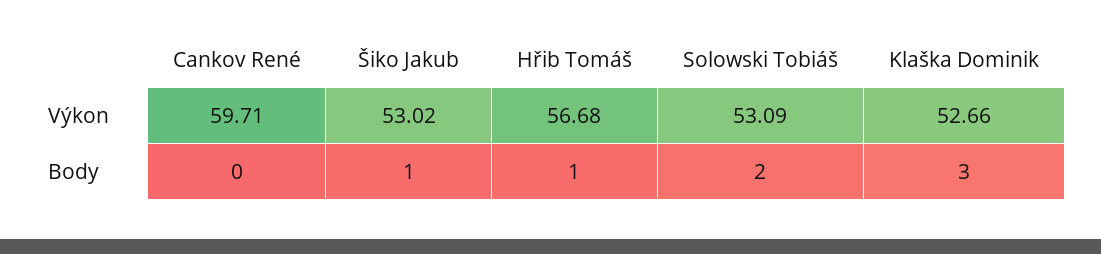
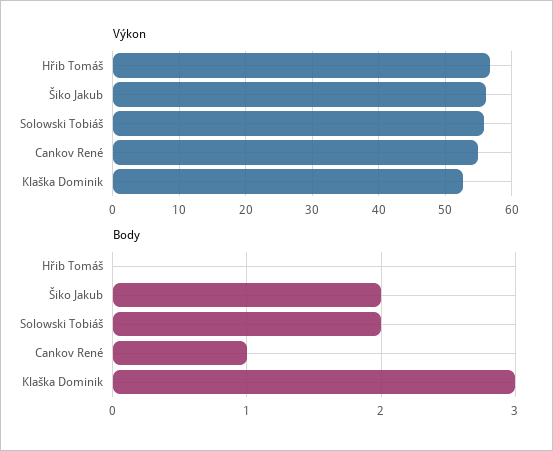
Výkon, Cankov René: 59.71 -> 55
Výkon, Šiko Jakub: 53.02 -> 56
Výkon, Solowski Tobiáš: 53.09 -> 56
Body, Cankov René: 0 -> 1
Body, Šiko Jakub: 1 -> 2
Body, Hřib Tomáš: 1 -> 0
--
WHAT TO PRODUCE.
Repeat the material above in full and exactly, apart from the pictures.

RESPONSE TO THIS TASK.
Výkon, Cankov René: 59.71 -> 55
Výkon, Šiko Jakub: 53.02 -> 56
Výkon, Solowski Tobiáš: 53.09 -> 56
Body, Cankov René: 0 -> 1
Body, Šiko Jakub: 1 -> 2
Body, Hřib Tomáš: 1 -> 0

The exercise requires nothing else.